Exercise instructions
What the answer must contain is every line of the records, exactly, with no pictures.

Saved data entries
━━━━━━━━━━━━━━━━━━━━
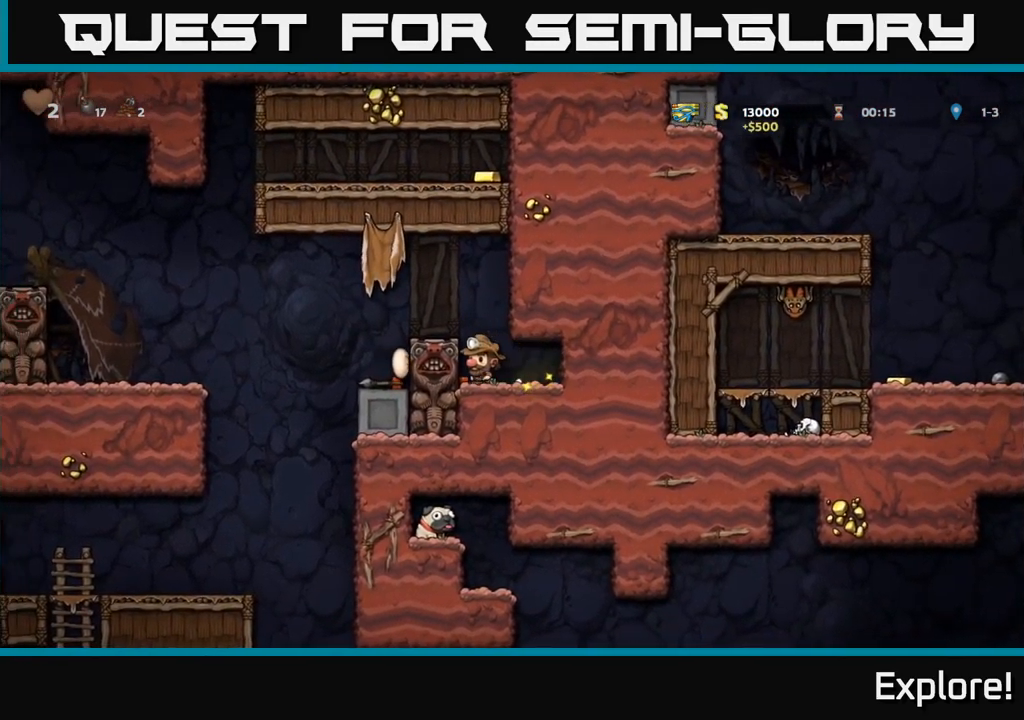
{"buttons": [], "right_stick": "center", "events": [[50, "DPAD_LEFT", "up"], [100, "A", "down"], [250, "A", "up"], [267, "DPAD_LEFT", "down"], [350, "DPAD_LEFT", "up"]]}
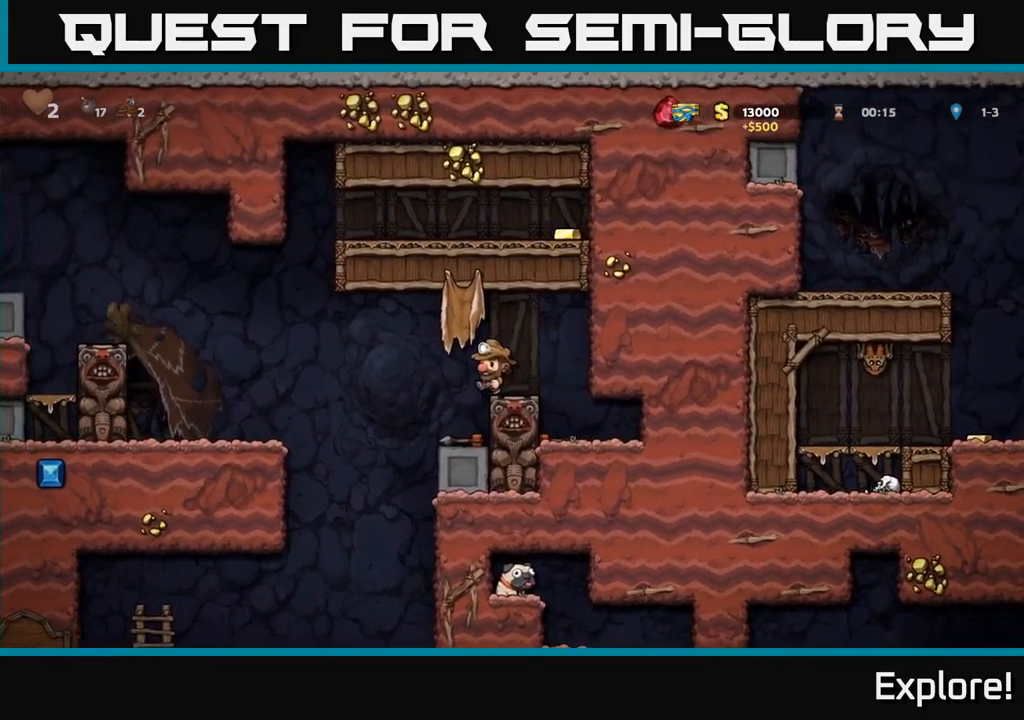
{"buttons": [], "right_stick": "center", "events": [[17, "DPAD_LEFT", "down"], [300, "DPAD_LEFT", "up"]]}
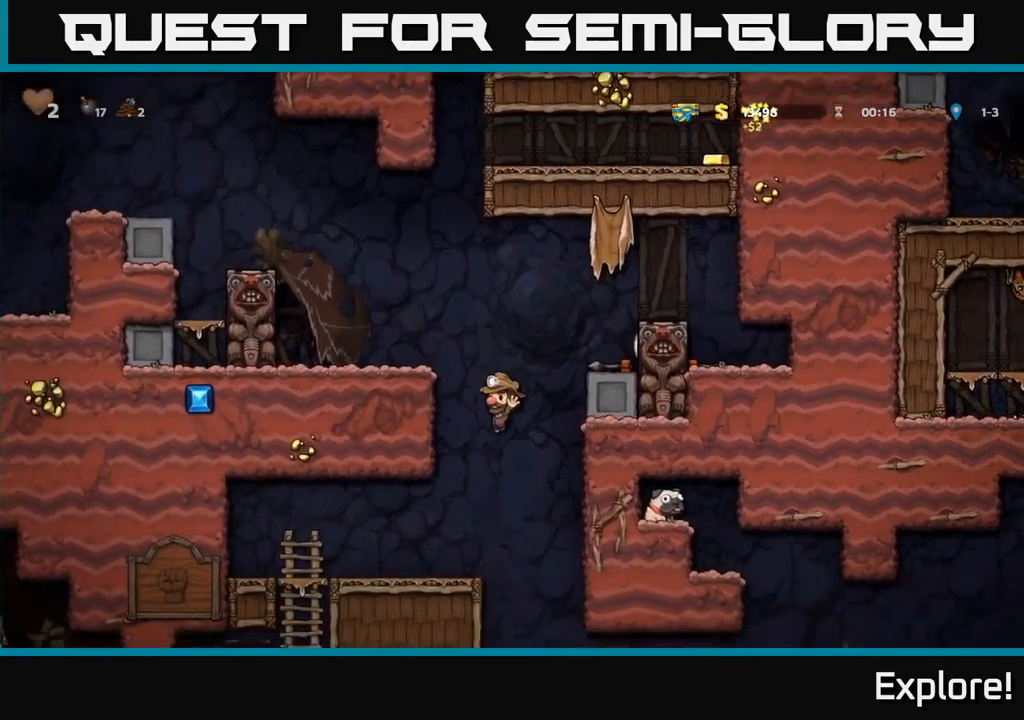
{"buttons": ["DPAD_DOWN"], "right_stick": "center", "events": [[50, "DPAD_LEFT", "down"], [167, "DPAD_LEFT", "up"], [200, "DPAD_DOWN", "down"]]}
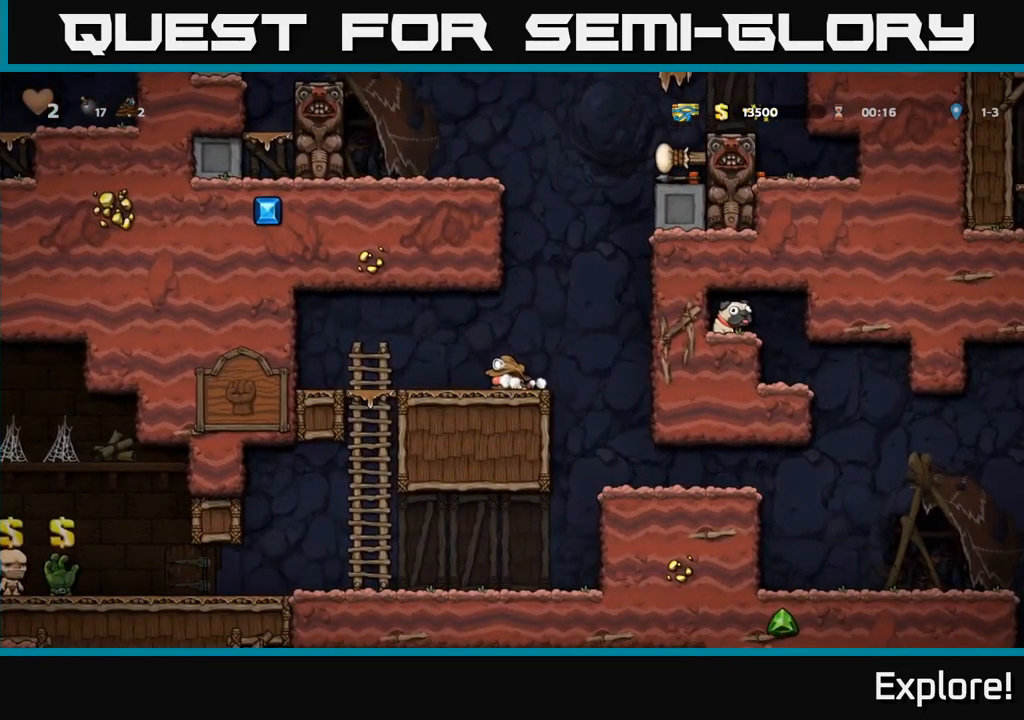
{"buttons": ["DPAD_DOWN"], "right_stick": "center", "events": []}
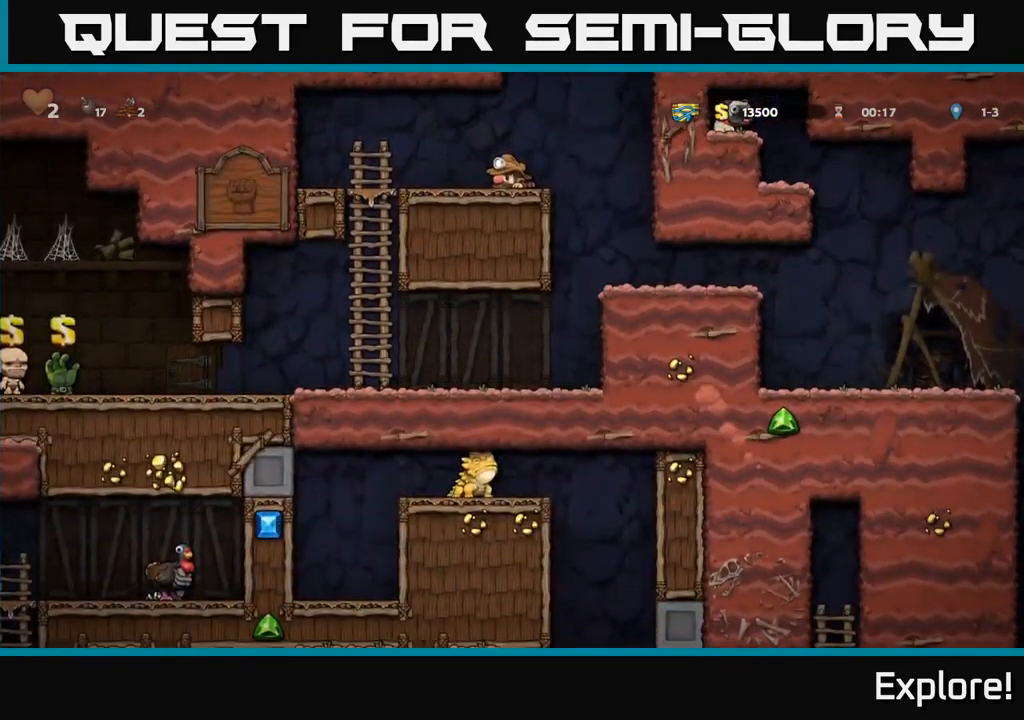
{"buttons": ["DPAD_DOWN"], "right_stick": "center", "events": [[117, "DPAD_DOWN", "up"], [117, "DPAD_LEFT", "down"], [467, "DPAD_DOWN", "down"], [483, "DPAD_LEFT", "up"]]}
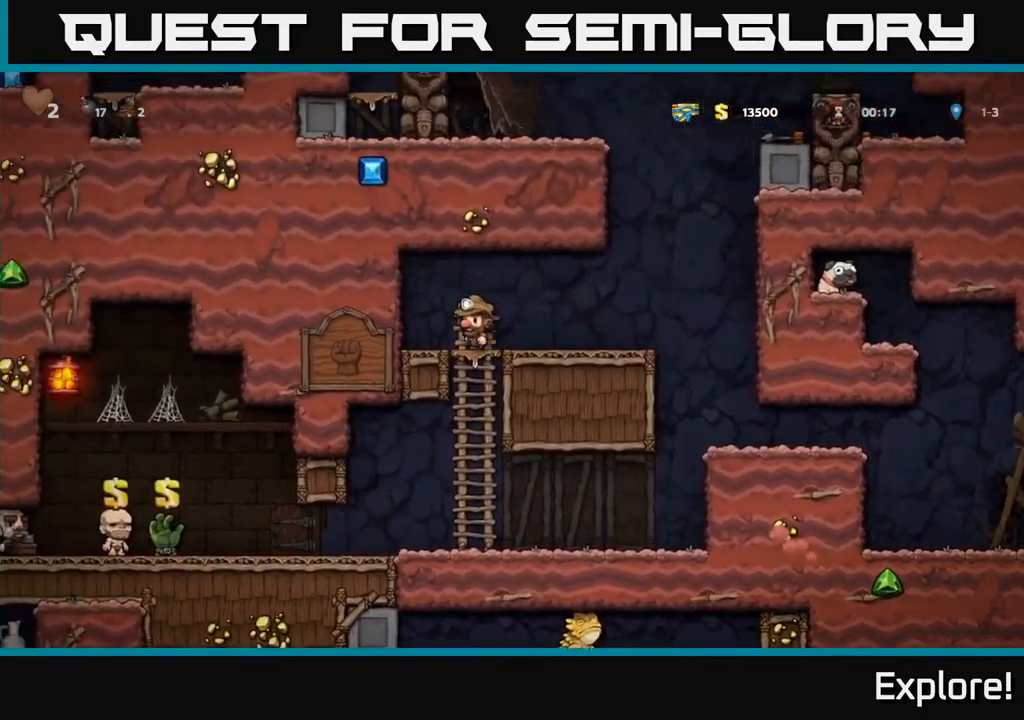
{"buttons": ["DPAD_LEFT"], "right_stick": "center", "events": [[17, "A", "down"], [117, "A", "up"], [200, "DPAD_DOWN", "up"], [267, "DPAD_LEFT", "down"]]}
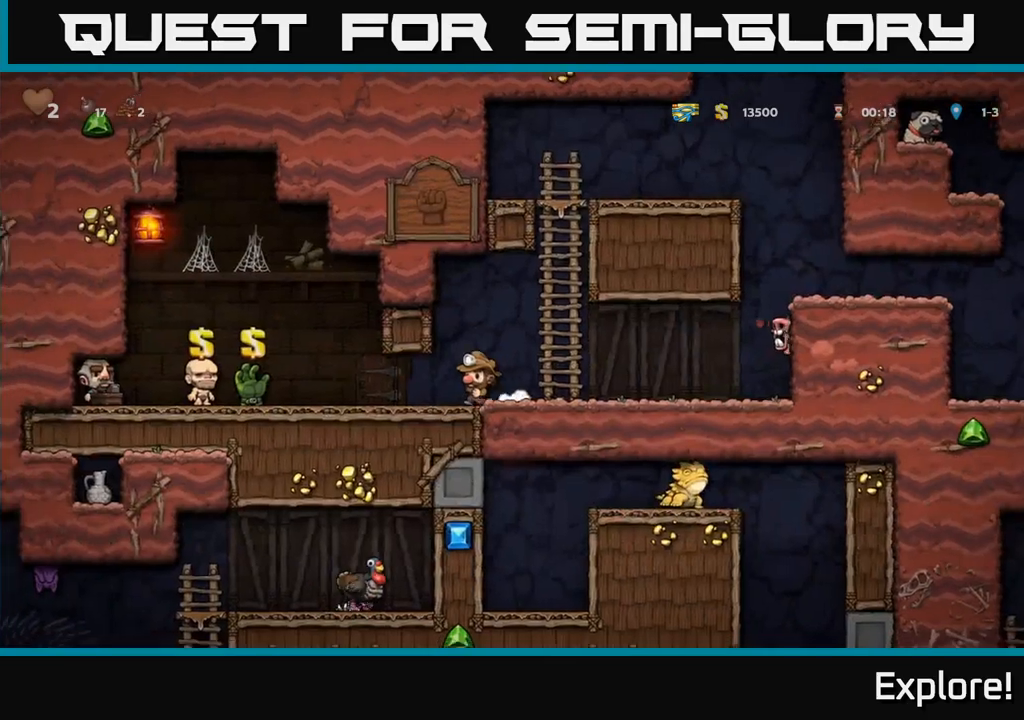
{"buttons": ["L2"], "right_stick": "center", "events": [[417, "DPAD_LEFT", "up"], [467, "L2", "down"]]}
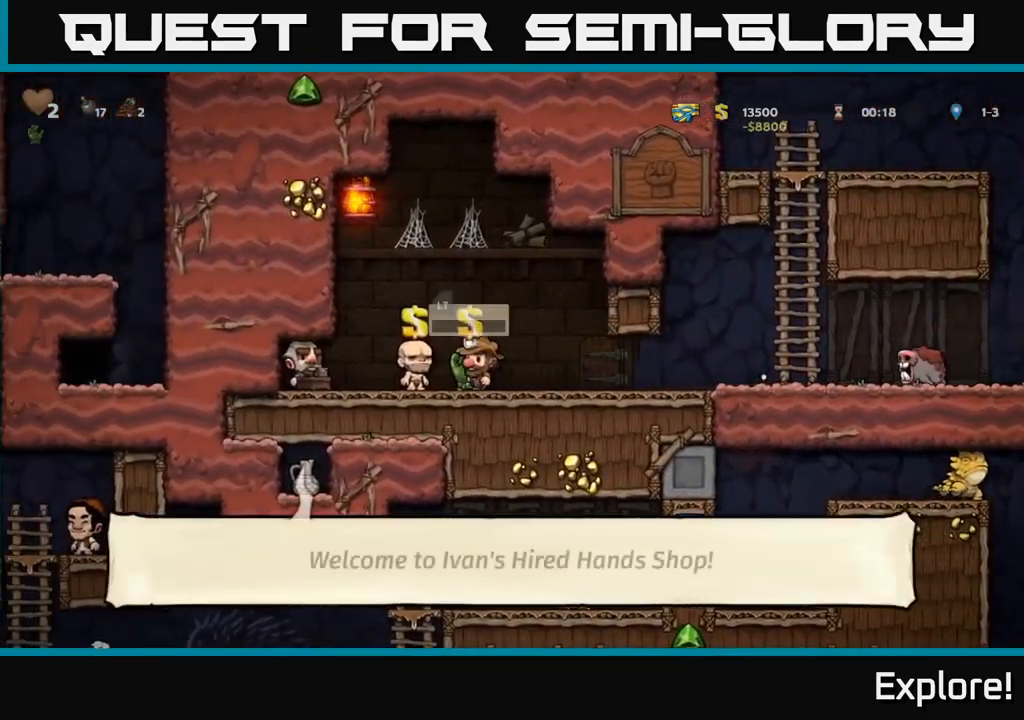
{"buttons": [], "right_stick": "center", "events": [[17, "DPAD_RIGHT", "down"], [50, "DPAD_RIGHT", "up"], [84, "L2", "up"]]}
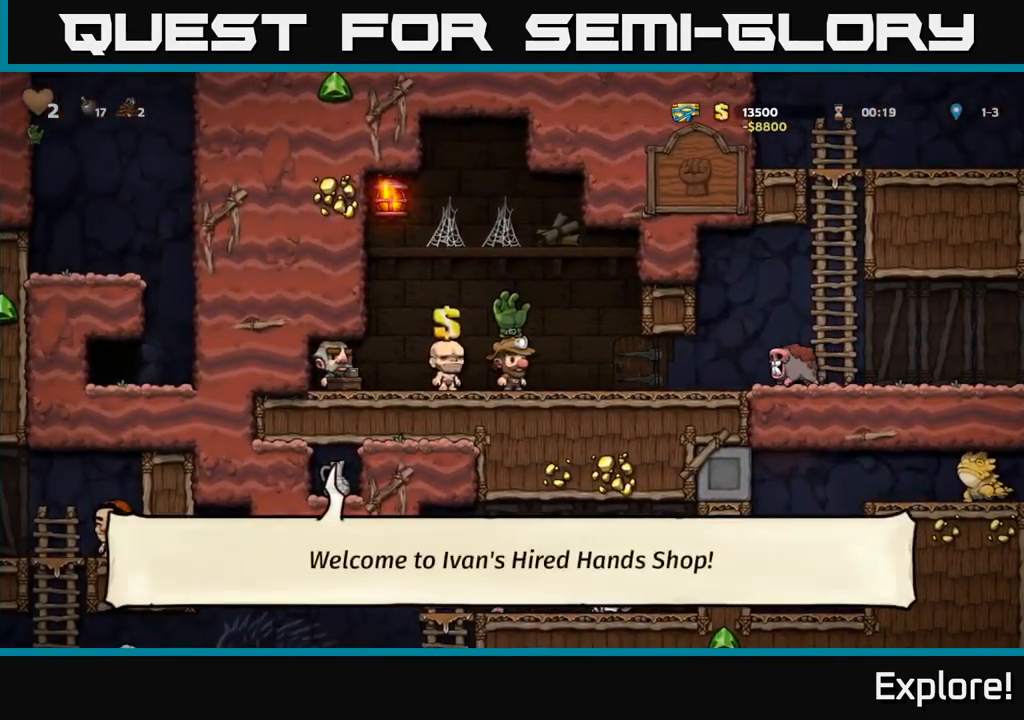
{"buttons": ["DPAD_RIGHT"], "right_stick": "center", "events": [[284, "A", "down"], [384, "DPAD_RIGHT", "down"], [417, "A", "up"]]}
━━━━━━━━━━━━━━━━━━━━
Task answer
{"buttons": [], "right_stick": "center", "events": [[50, "DPAD_LEFT", "up"], [100, "A", "down"], [250, "A", "up"], [267, "DPAD_LEFT", "down"], [350, "DPAD_LEFT", "up"]]}
{"buttons": [], "right_stick": "center", "events": [[17, "DPAD_LEFT", "down"], [300, "DPAD_LEFT", "up"]]}
{"buttons": ["DPAD_DOWN"], "right_stick": "center", "events": [[50, "DPAD_LEFT", "down"], [167, "DPAD_LEFT", "up"], [200, "DPAD_DOWN", "down"]]}
{"buttons": ["DPAD_DOWN"], "right_stick": "center", "events": []}
{"buttons": ["DPAD_DOWN"], "right_stick": "center", "events": [[117, "DPAD_DOWN", "up"], [117, "DPAD_LEFT", "down"], [467, "DPAD_DOWN", "down"], [483, "DPAD_LEFT", "up"]]}
{"buttons": ["DPAD_LEFT"], "right_stick": "center", "events": [[17, "A", "down"], [117, "A", "up"], [200, "DPAD_DOWN", "up"], [267, "DPAD_LEFT", "down"]]}
{"buttons": ["L2"], "right_stick": "center", "events": [[417, "DPAD_LEFT", "up"], [467, "L2", "down"]]}
{"buttons": [], "right_stick": "center", "events": [[17, "DPAD_RIGHT", "down"], [50, "DPAD_RIGHT", "up"], [84, "L2", "up"]]}
{"buttons": ["DPAD_RIGHT"], "right_stick": "center", "events": [[284, "A", "down"], [384, "DPAD_RIGHT", "down"], [417, "A", "up"]]}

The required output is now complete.